AOL, Yahoo, MSN, Excite, Lycos, and other media companies were building consumer internet portals. Content was king. The obvious thing to do was to copy these companies and recreate AltaVista as a portal, build an audience, and sell banner ads and sponsorships.
Build a Brand - The management hired a branding company to rebrand AltaVista. Ad agencies were hired to create TV advertisements for the Super Bowl, and a $100M ad campaign in print, radio and TV. AltaVista hired 500 people, all of them content producers, media sales people, and marketing people.
Engineering faded into the background. No budget for additional engineers or hardware to expand the service. We weren't able to crawl the web and build a new index for 3 or 4 months at a time. This meant that new web sites were not included in the index and not visible in search results. The search engine became stale, not growing, no new features. All engineering effort went into building out the content portal, creating new web pages and paths, etc.
From innovator to imitator to forgotten - Trying to be the sixth or seventh web portal was a bad idea. AOL, Yahoo, and MSN already dominated that space and knew the business much better. AltaVista spent hundreds of millions of dollars trying to transform into a media company. It was doomed from the start.
Google is born - Google was a tiny little search engine in 2000. They had no content, no advertising, no sticky services...just a search box. Ironically, Google was just like AltaVista was years earlier. They had better technology and better search results, but so what? The audience numbers were with the big portals. Google didn't have any banner ads, and no source of revenue.
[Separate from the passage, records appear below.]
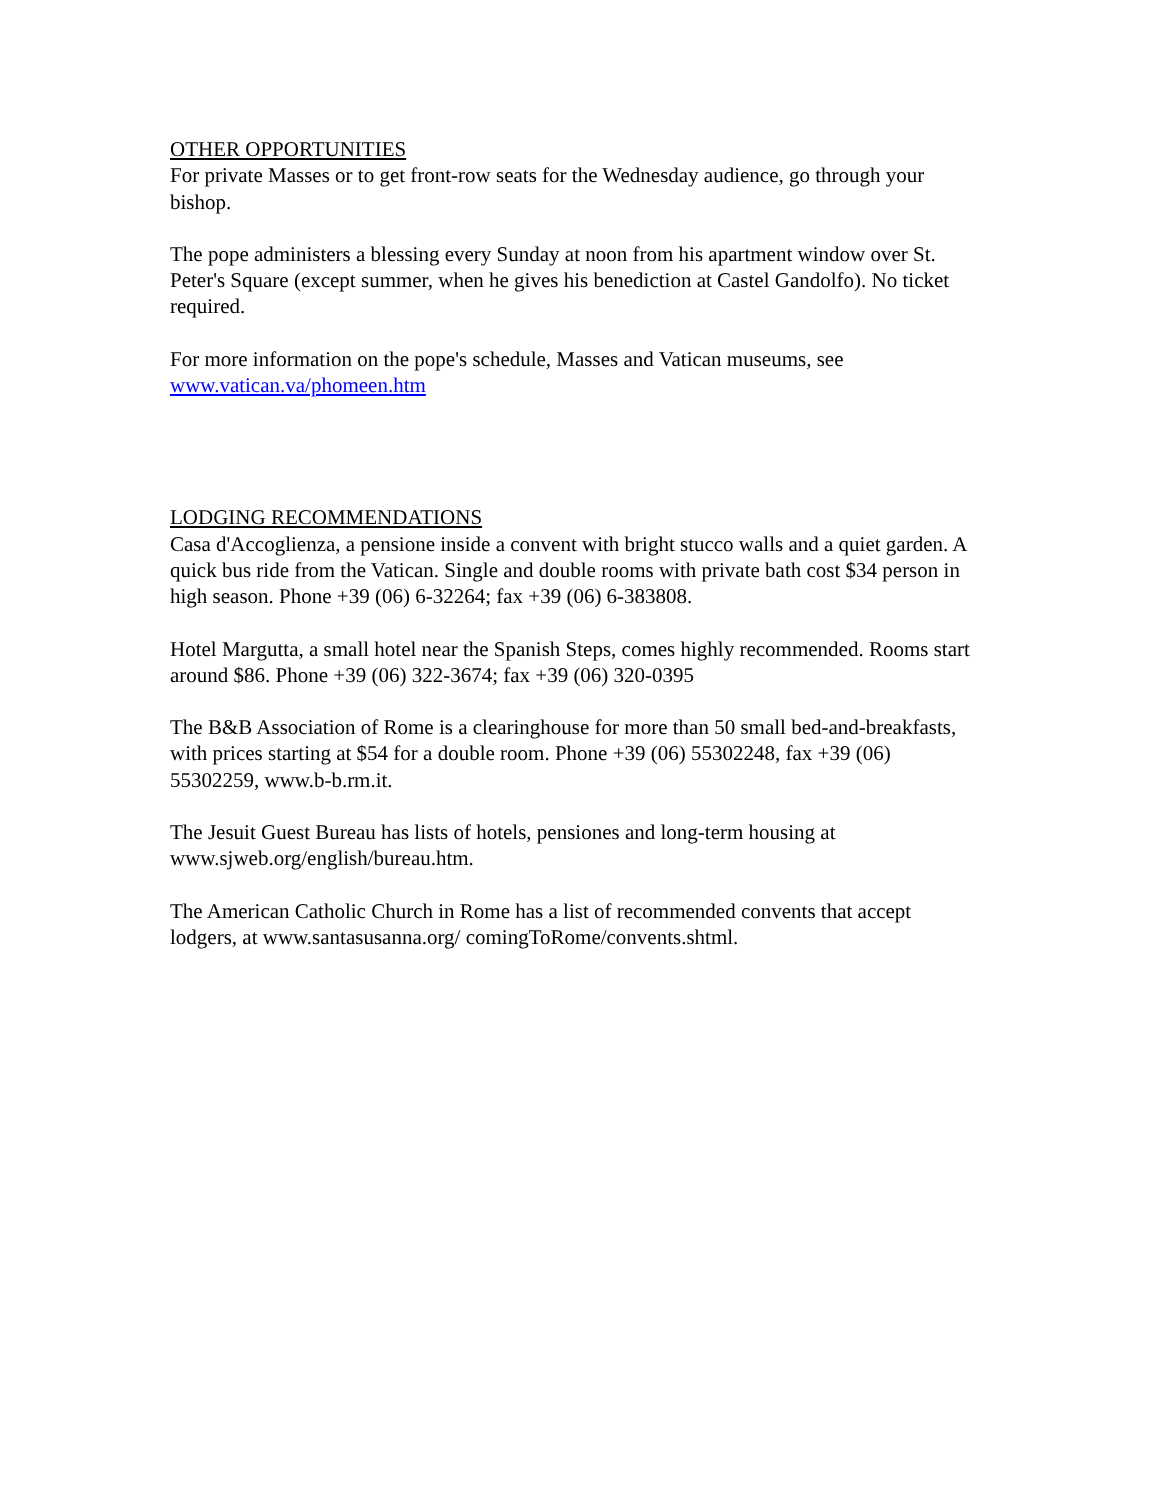OTHER OPPORTUNITIES
For private Masses or to get front-row seats for the Wednesday audience, go through your bishop.
The pope administers a blessing every Sunday at noon from his apartment window over St. Peter's Square (except summer, when he gives his benediction at Castel Gandolfo). No ticket required.
For more information on the pope's schedule, Masses and Vatican museums, see www.vatican.va/phomeen.htm
LODGING RECOMMENDATIONS
Casa d'Accoglienza, a pensione inside a convent with bright stucco walls and a quiet garden. A quick bus ride from the Vatican. Single and double rooms with private bath cost $34 person in high season. Phone +39 (06) 6-32264; fax +39 (06) 6-383808.
Hotel Margutta, a small hotel near the Spanish Steps, comes highly recommended. Rooms start around $86. Phone +39 (06) 322-3674; fax +39 (06) 320-0395
The B&B Association of Rome is a clearinghouse for more than 50 small bed-and-breakfasts, with prices starting at $54 for a double room. Phone +39 (06) 55302248, fax +39 (06) 55302259, www.b-b.rm.it.
The Jesuit Guest Bureau has lists of hotels, pensiones and long-term housing at www.sjweb.org/english/bureau.htm.
The American Catholic Church in Rome has a list of recommended convents that accept lodgers, at www.santasusanna.org/ comingToRome/convents.shtml.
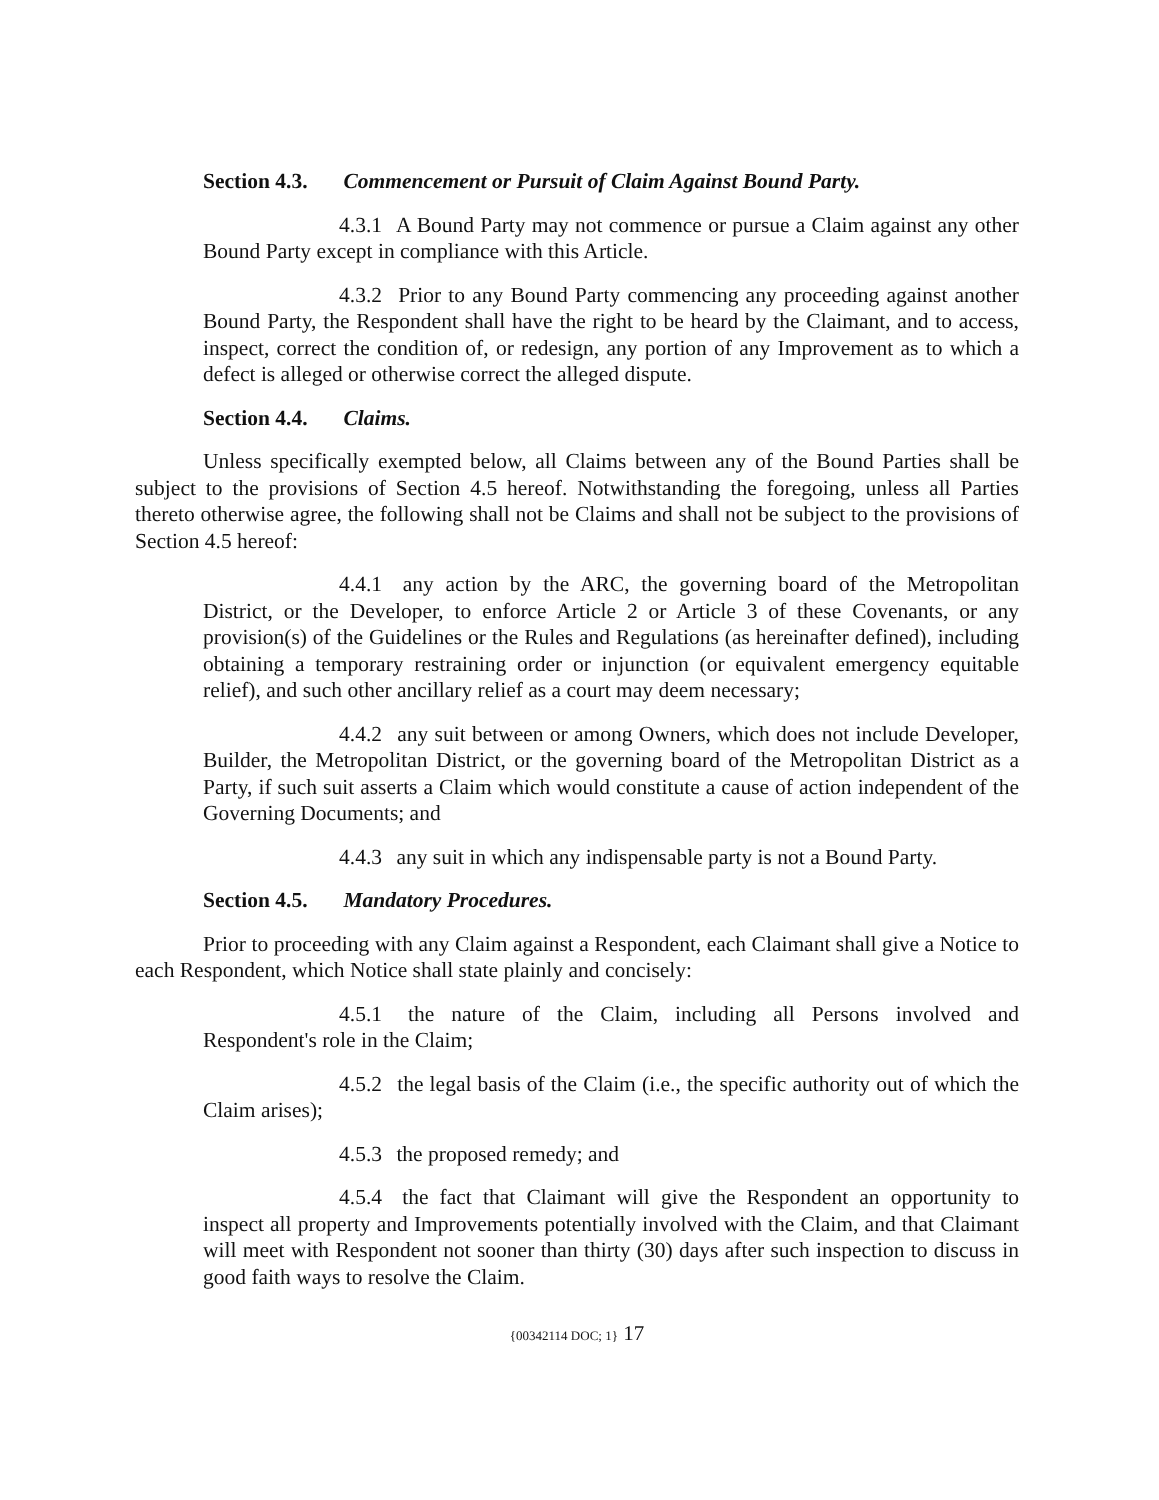Section 4.3. Commencement or Pursuit of Claim Against Bound Party.
4.3.1 A Bound Party may not commence or pursue a Claim against any other Bound Party except in compliance with this Article.
4.3.2 Prior to any Bound Party commencing any proceeding against another Bound Party, the Respondent shall have the right to be heard by the Claimant, and to access, inspect, correct the condition of, or redesign, any portion of any Improvement as to which a defect is alleged or otherwise correct the alleged dispute.
Section 4.4. Claims.
Unless specifically exempted below, all Claims between any of the Bound Parties shall be subject to the provisions of Section 4.5 hereof. Notwithstanding the foregoing, unless all Parties thereto otherwise agree, the following shall not be Claims and shall not be subject to the provisions of Section 4.5 hereof:
4.4.1 any action by the ARC, the governing board of the Metropolitan District, or the Developer, to enforce Article 2 or Article 3 of these Covenants, or any provision(s) of the Guidelines or the Rules and Regulations (as hereinafter defined), including obtaining a temporary restraining order or injunction (or equivalent emergency equitable relief), and such other ancillary relief as a court may deem necessary;
4.4.2 any suit between or among Owners, which does not include Developer, Builder, the Metropolitan District, or the governing board of the Metropolitan District as a Party, if such suit asserts a Claim which would constitute a cause of action independent of the Governing Documents; and
4.4.3 any suit in which any indispensable party is not a Bound Party.
Section 4.5. Mandatory Procedures.
Prior to proceeding with any Claim against a Respondent, each Claimant shall give a Notice to each Respondent, which Notice shall state plainly and concisely:
4.5.1 the nature of the Claim, including all Persons involved and Respondent's role in the Claim;
4.5.2 the legal basis of the Claim (i.e., the specific authority out of which the Claim arises);
4.5.3 the proposed remedy; and
4.5.4 the fact that Claimant will give the Respondent an opportunity to inspect all property and Improvements potentially involved with the Claim, and that Claimant will meet with Respondent not sooner than thirty (30) days after such inspection to discuss in good faith ways to resolve the Claim.
{00342114 DOC; 1} 17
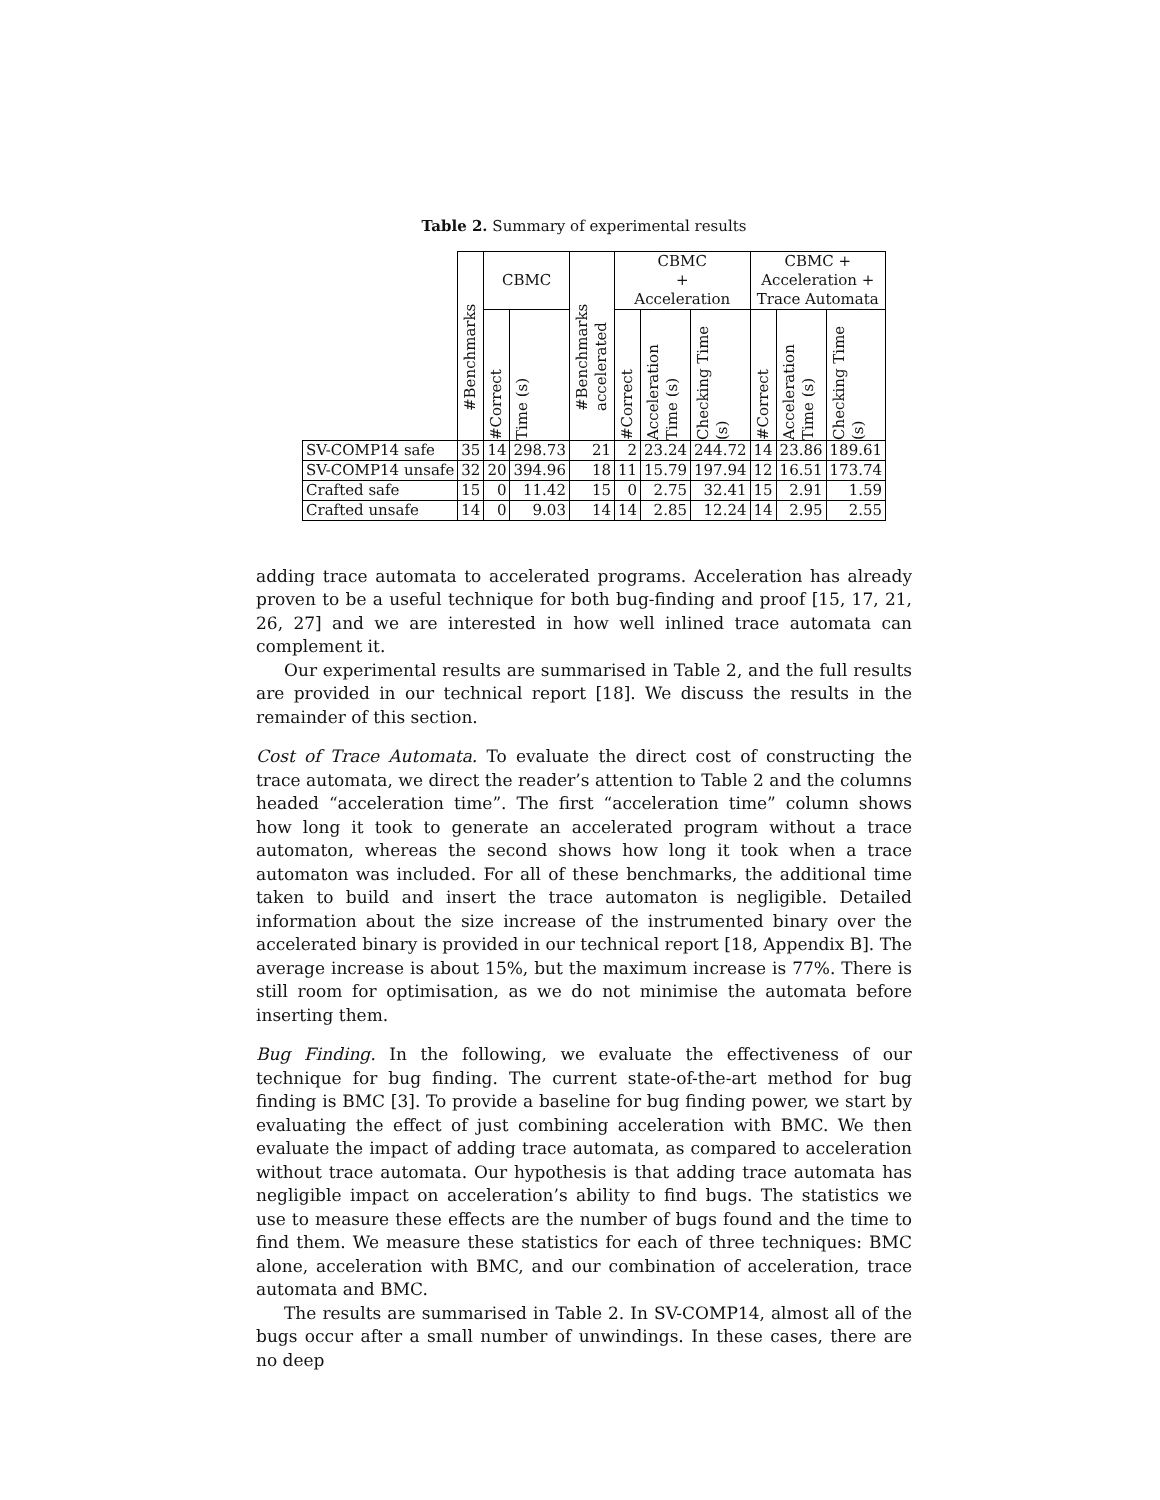Table 2. Summary of experimental results
| | #Benchmarks | CBMC | | #Benchmarks accelerated | CBMC + Acceleration | | | CBMC + Acceleration + Trace Automata | | |
| --- | --- | --- | --- | --- | --- | --- | --- | --- | --- | --- |
| | | #Correct | Time (s) | | #Correct | Acceleration Time (s) | Checking Time (s) | #Correct | Acceleration Time (s) | Checking Time (s) |
| SV-COMP14 safe | 35 | 14 | 298.73 | 21 | 2 | 23.24 | 244.72 | 14 | 23.86 | 189.61 |
| SV-COMP14 unsafe | 32 | 20 | 394.96 | 18 | 11 | 15.79 | 197.94 | 12 | 16.51 | 173.74 |
| Crafted safe | 15 | 0 | 11.42 | 15 | 0 | 2.75 | 32.41 | 15 | 2.91 | 1.59 |
| Crafted unsafe | 14 | 0 | 9.03 | 14 | 14 | 2.85 | 12.24 | 14 | 2.95 | 2.55 |
adding trace automata to accelerated programs. Acceleration has already proven to be a useful technique for both bug-finding and proof [15, 17, 21, 26, 27] and we are interested in how well inlined trace automata can complement it.
Our experimental results are summarised in Table 2, and the full results are provided in our technical report [18]. We discuss the results in the remainder of this section.
Cost of Trace Automata. To evaluate the direct cost of constructing the trace automata, we direct the reader’s attention to Table 2 and the columns headed “acceleration time”. The first “acceleration time” column shows how long it took to generate an accelerated program without a trace automaton, whereas the second shows how long it took when a trace automaton was included. For all of these benchmarks, the additional time taken to build and insert the trace automaton is negligible. Detailed information about the size increase of the instrumented binary over the accelerated binary is provided in our technical report [18, Appendix B]. The average increase is about 15%, but the maximum increase is 77%. There is still room for optimisation, as we do not minimise the automata before inserting them.
Bug Finding. In the following, we evaluate the effectiveness of our technique for bug finding. The current state-of-the-art method for bug finding is BMC [3]. To provide a baseline for bug finding power, we start by evaluating the effect of just combining acceleration with BMC. We then evaluate the impact of adding trace automata, as compared to acceleration without trace automata. Our hypothesis is that adding trace automata has negligible impact on acceleration’s ability to find bugs. The statistics we use to measure these effects are the number of bugs found and the time to find them. We measure these statistics for each of three techniques: BMC alone, acceleration with BMC, and our combination of acceleration, trace automata and BMC.
The results are summarised in Table 2. In SV-COMP14, almost all of the bugs occur after a small number of unwindings. In these cases, there are no deep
The Crash - The Dot Com Boom became "The Crash" in 2000 and the "Nuclear Winter" of 2001 and 2002. The rest of the economy was doing OK, but in tech, especially Internet related, it was total destruction. Even "successful" portals like Excite and Lycos went down. AltaVista went down with them. AOL, Yahoo, and MSN felt the pinch too, but they had enough cash to weather the storm.
Google survived the "Nuclear Winter" by staying small and focused on search. They later introduced simple text ads next to search results, avoiding the banner ad curse. They also adopted the ad auction model to sell ads directly to the long tale of the market. You know the rest of the story.
Conventional wisdom is usually wrong - Startups create new products for new markets. It is never obvious or easy. If it were, hundreds of companies would have already done it. Trying to chase the latest idea or craze rarely works. Trying to follow conventional wisdom in a startup puts you on a path like AltaVista, Excite, Lycos, or Yahoo.
Stay small and stay focused until you achieve product - market fit. Build, test, iterate. Repeat. Avoid the "suits" management types for as long as possible. Hire the best engineers. Don't compromise. Bad hires will kill you. Mediocre hires will kill you slowly...and more painfully. Read Paul Graham, Brad Feld, Dave McClure, Mark Suster, Techmeme, and others for great insights every day. Good luck!!